April registrations are often slower than other months, as the market bounce in March, due to the UK plate change, evens out. However, the country came periously close to ending its streak of increases, beginning in August 2022 following the easing of a supply-chain crisis that heavily impacted the automotive industry.
While other European markets suffered drops in March, the UK remained positive thanks to the plate change period. April registrations suggest the country is still the strongest market in Europe at the moment, but only just.
EVs lead the way in April registrations
While much has been made of a drop in electric vehicle (EV) enthusiasm in recent months, it was battery-electric vehicle (BEV) and plug-in hybrid (PHEV) models that helped April registrations creep into positive numbers, while both petrol and diesel powertrains struggled.
BEVs remained the second most-popular powertrain in the UK, with 22,717 deliveries in April, up by 10.7% year-on-year. This gave them a boost in their market share, which ended April at 16.9%, up from the 15.4% recorded last year.
PHEVs had the best month of growth, albeit on smaller numbers. They saw 10,493 registrations in April, growth of 22.1%, giving them a market share of 7.8% overall. This meant that the combined EV performance in April registrations saw a 14.1% increase in deliveries compared to the same period last year, with a 24.7% market share.
In comparison, petrol and diesel had a dismal month. While diesel’s decline is not new, and continued into April registrations, with a 25.3% drop to 8,649 units, petrol’s performance was a surprise.
The powertrain has increased its influence on the market in terms of unit numbers over recent months. However, in April, deliveries dropped by 3.1%, although the technology still dominated the market with a 55.8% share.
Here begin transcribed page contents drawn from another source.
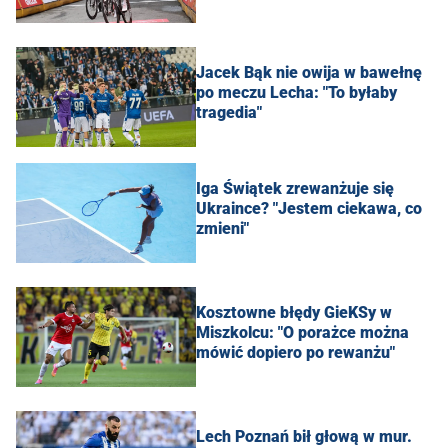
Jacek Bąk nie owija w bawełnę
po meczu Lecha: "To byłaby
tragedia"
Iga Świątek zrewanżuje się
Ukraince? "Jestem ciekawa, co
zmieni"
Kosztowne błędy GieKSy w
Miszkolcu: "O porażce można
mówić dopiero po rewanżu"
Lech Poznań bił głową w mur.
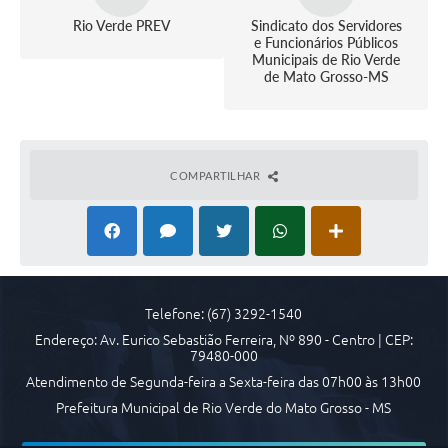
Rio Verde PREV
Sindicato dos Servidores
e Funcionários Públicos
Municipais de Rio Verde
de Mato Grosso-MS
COMPARTILHAR
Telefone: (67) 3292-1540
Endereço: Av. Eurico Sebastião Ferreira, Nº 890 - Centro | CEP:
79480-000
Atendimento de Segunda-feira a Sexta-feira das 07h00 às 13h00
Prefeitura Municipal de Rio Verde do Mato Grosso - MS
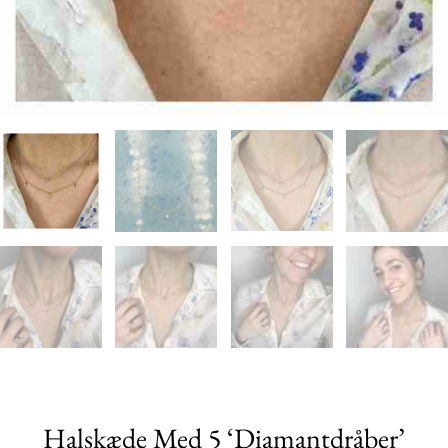
Halskæde Med 5 ‘diamantdråber’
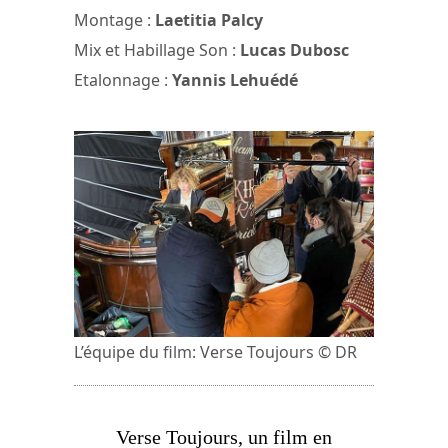
Montage :
Laetitia Palcy
Mix et Habillage Son :
Lucas Dubosc
Etalonnage :
Yannis Lehuédé
L’équipe du film: Verse Toujours © DR
Verse Toujours, un film en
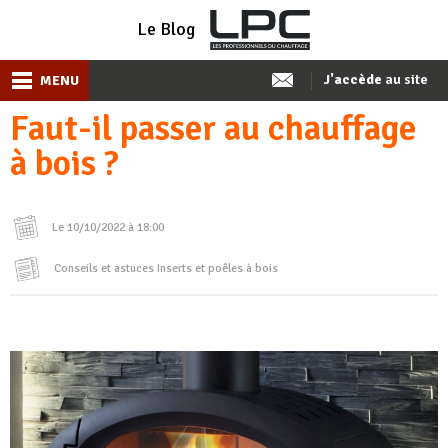
Le Blog
J'accède
au site
MENU
Faut-il passer au chauffage
à bois ?
Le 10/10/2022 à 18:00
Conseils et astuces
Inserts et poêles à bois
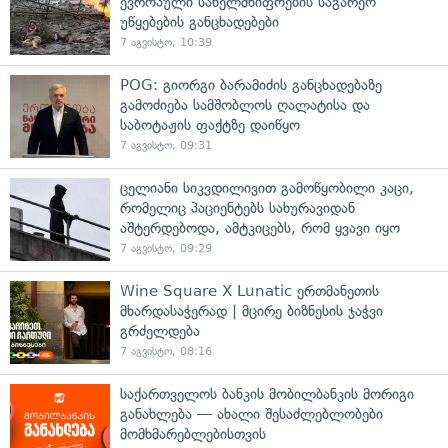
ევროპული სახელმწიფოების საგარეო
უწყებების განცხადებები
7 აგვისტო, 10:39
POG: გიორგი ბარამიძის განცხადებაზე
გამოძიება სამშობლოს ღალატისა და
საბოტაჟის ფაქტზე დაიწყო
7 აგვისტო, 09:31
ცელიანი სიკვდილივით გამოწყობილი კაცი,
რომელიც პაციენტებს სახურავიდან
აშტერდებოდა, ამტკიცებს, რომ ყვავი იყო
7 აგვისტო, 09:29
Wine Square X Lunatic ერთმანეთის
მხარდასაჭერად | მცირე ბიზნესის ჯაჭვი
გრძელდება
7 აგვისტო, 08:16
საქართველოს ბანკის მობილბანკის მორიგი
განახლება — ახალი შესაძლებლობები
მომხმარებლებისთვის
Yet this too was down on last year, where petrol took 58.1% of the market.
This performance meant that internal-combustion engine models, including mild hybrids, dropped 6% in April registrations. Whether this performance is a wobble or highlights the beginning of a trend remains to be seen.
Fleets lead the way again
Continuing the trend seen throughout the year, growth was driven entirely by fleets. April registrations show this sector rose by 18.5% to reach 81,207 units, more than six in 10 of all new cars registered in the month.
Private buyer uptake fell by 17.7% to 50,458 units, while business registrations declined by 16.1%, to 2,609.
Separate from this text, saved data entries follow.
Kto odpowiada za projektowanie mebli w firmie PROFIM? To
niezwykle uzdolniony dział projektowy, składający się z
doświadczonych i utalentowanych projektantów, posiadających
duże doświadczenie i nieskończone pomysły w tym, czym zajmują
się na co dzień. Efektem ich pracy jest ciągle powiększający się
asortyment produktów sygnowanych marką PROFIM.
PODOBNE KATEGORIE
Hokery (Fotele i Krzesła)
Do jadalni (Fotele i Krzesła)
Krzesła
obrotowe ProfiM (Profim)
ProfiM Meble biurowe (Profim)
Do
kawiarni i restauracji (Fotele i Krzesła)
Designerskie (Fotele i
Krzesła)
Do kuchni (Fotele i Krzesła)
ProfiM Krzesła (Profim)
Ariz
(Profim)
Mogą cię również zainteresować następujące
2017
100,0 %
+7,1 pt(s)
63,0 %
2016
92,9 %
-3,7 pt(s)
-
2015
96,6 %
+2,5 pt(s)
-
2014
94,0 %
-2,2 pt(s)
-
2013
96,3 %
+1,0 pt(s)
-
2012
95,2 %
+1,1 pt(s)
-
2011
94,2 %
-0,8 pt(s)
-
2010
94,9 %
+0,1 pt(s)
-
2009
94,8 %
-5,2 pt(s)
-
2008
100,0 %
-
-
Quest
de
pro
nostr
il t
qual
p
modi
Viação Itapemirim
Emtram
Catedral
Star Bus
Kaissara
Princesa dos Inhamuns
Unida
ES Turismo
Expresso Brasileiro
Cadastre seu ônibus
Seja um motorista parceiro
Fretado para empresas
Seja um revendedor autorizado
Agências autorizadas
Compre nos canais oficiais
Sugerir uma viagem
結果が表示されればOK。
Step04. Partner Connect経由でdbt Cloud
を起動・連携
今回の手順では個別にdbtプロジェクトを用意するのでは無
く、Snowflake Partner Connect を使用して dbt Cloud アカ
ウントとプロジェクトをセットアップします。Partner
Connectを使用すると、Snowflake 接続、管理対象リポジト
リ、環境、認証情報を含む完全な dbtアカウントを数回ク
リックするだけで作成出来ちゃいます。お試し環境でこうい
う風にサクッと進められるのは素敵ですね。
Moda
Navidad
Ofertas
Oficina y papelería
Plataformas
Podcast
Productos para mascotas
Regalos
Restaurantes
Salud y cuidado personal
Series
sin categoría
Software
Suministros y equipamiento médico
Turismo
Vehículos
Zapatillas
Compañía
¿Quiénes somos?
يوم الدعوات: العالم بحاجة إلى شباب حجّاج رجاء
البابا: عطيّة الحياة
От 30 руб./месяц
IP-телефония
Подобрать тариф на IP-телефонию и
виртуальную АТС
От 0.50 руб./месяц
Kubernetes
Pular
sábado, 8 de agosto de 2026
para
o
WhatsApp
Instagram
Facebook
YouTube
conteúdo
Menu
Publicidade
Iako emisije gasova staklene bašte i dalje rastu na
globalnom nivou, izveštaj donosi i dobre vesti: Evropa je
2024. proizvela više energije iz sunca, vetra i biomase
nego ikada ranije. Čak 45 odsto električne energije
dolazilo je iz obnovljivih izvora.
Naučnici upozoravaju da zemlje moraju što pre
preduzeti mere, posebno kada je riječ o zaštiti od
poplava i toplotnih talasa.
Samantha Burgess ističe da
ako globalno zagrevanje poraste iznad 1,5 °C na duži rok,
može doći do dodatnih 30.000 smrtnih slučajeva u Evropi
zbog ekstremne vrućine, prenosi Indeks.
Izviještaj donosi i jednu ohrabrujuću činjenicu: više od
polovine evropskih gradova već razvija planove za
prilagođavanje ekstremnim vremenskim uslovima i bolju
While this looks bad for the overall market, it is good new for the future of the aftermarket. It is more likely that fleet purchases will enter the used-car sector after three years, whereas recent car parc data shows private buyers holding on to their vehicles for longer.
An influx of models into used-car showrooms means these vehicles are more likely to enter independent workshops, as they have no ties to the franchised dealer network. Therefore, while the UK could do with seeing private uptake increase, fleet deliveries are a positive performance for workshops.
More help is needed
The SMMT states that while the overall increase in BEV demand is positive, urgent action is needed to re-enthuse private buyers into switching. Fewer than one in six new BEVs in April registrations went to consumers, whose uptake volumes fell by 21.9%.
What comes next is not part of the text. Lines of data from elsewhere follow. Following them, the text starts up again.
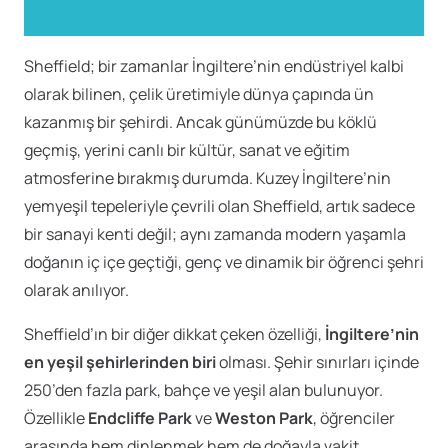
Sheffield; bir zamanlar İngiltere’nin endüstriyel kalbi
olarak bilinen, çelik üretimiyle dünya çapında ün
kazanmış bir şehirdi. Ancak günümüzde bu köklü
geçmiş, yerini canlı bir kültür, sanat ve eğitim
atmosferine bırakmış durumda. Kuzey İngiltere’nin
yemyeşil tepeleriyle çevrili olan Sheffield, artık sadece
bir sanayi kenti değil; aynı zamanda modern yaşamla
doğanın iç içe geçtiği, genç ve dinamik bir öğrenci şehri
olarak anılıyor.
Sheffield’ın bir diğer dikkat çeken özelliği,
İngiltere’nin
en yeşil şehirlerinden biri
olması. Şehir sınırları içinde
250’den fazla park, bahçe ve yeşil alan bulunuyor.
Özellikle
Endcliffe Park
ve
Weston Park
, öğrenciler
arasında hem dinlenmek hem de doğayla vakit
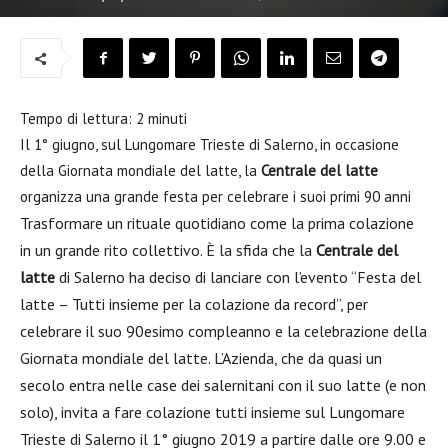
Tempo di lettura:
2
minuti
Il 1° giugno, sul Lungomare Trieste di Salerno, in occasione
della Giornata mondiale del latte, la
Centrale del latte
organizza una grande festa per celebrare i suoi primi 90 anni
Trasformare un rituale quotidiano come la prima colazione
in un grande rito collettivo. È la sfida che la
Centrale del
latte
di Salerno ha deciso di lanciare con l’evento “Festa del
latte – Tutti insieme per la colazione da record”, per
celebrare il suo 90esimo compleanno e la celebrazione della
Giornata mondiale del latte. L’Azienda, che da quasi un
secolo entra nelle case dei salernitani con il suo latte (e non
solo), invita a fare colazione tutti insieme sul Lungomare
Trieste di Salerno il 1° giugno 2019 a partire dalle ore 9.00 e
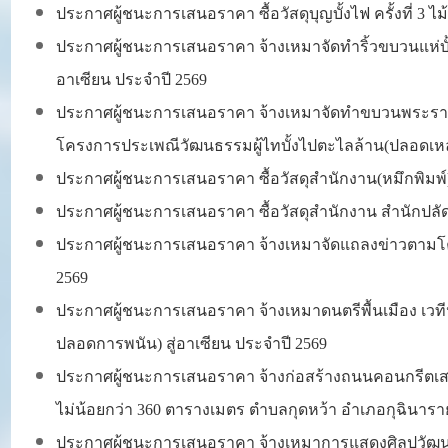
ประกาศผู้ชนะการเสนอราคา ซื้อวัสดุบุญบั้งไฟ ครั้งที่ 3
ประกาศผู้ชนะการเสนอราคา จ้างเหมาจัดทำริ้วขบวนแห่บ
อาเซียน ประจำปี 2569
ประกาศผู้ชนะการเสนอราคา จ้างเหมาจัดทำขบวนพระราชก
โครงการประเพณีวัฒนธรรมผู้ไทบั้งไปตะไลล้าน(ปลอดเหล้
ประกาศผู้ชนะ
การ
เสนอราคา
ซื้อวัสดุสำนักงาน(หมึกพิม
ประกาศผู้ชนะ
การ
เสนอราคา ซื้อวัสดุสำนักงาน สำนักปล
ประกาศผู้ชนะการเสนอราคา จ้างเหมาจัดแถลงข่าวตามโครง
2569
ประกาศผู้ชนะการเสนอราคา จ้างเหมาดนตรีพื้นเมือง เว
ปลอดการพนัน) สู่อาเซียน ประจำปี 2569
ประกาศผู้ชนะการเสนอราคา จ้างก่อสร้างถนนคอนกรีตเสริมเหล
ไม่น้อยกว่า 360 ตารางเมตร ตำบลกุดหว้า อำเภอกุฉินารายณ
ประกาศผู้ชนะการเสนอราคา
จ้างเหมาการแสดงศิลปวัฒ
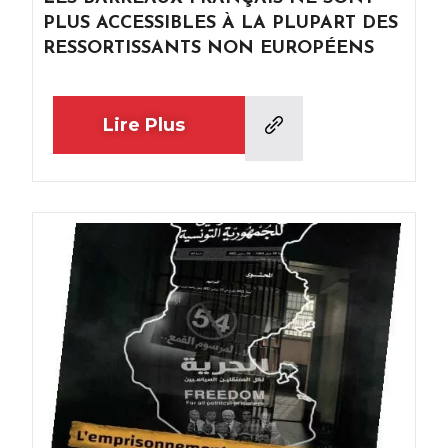
PLUS ACCESSIBLES À LA PLUPART DES
RESSORTISSANTS NON EUROPÉENS
Lire Plus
Drivers today enjoy the widest ever choice of BEV models – more than 100 – powered by the latest technology, and manufacturers continue to provide compelling offers to encourage their uptake. However, the lack of government incentives for private motorists remains a barrier that cannot be overcome by industry alone.
Such actions are crucial as, based on current conditions, the latest market outlook shows a diminishing share for BEVs despite a growing overall new car market. 1.984 million new cars are now anticipated to be registered in 2024, a 4.2% rise on last year, and a 0.5% increase on January’s outlook.
However, BEV volumes for this year have been revised downwards by 5.2%, with anticipated market share now 19.8%, significantly below the government target of 22% per manufacturer under the Zero-Emission Vehicle Mandate. While the scheme’s flexibilities mean manufacturers can still meet government mandated targets, long term success depends on a growing market built on strong consumer EV demand.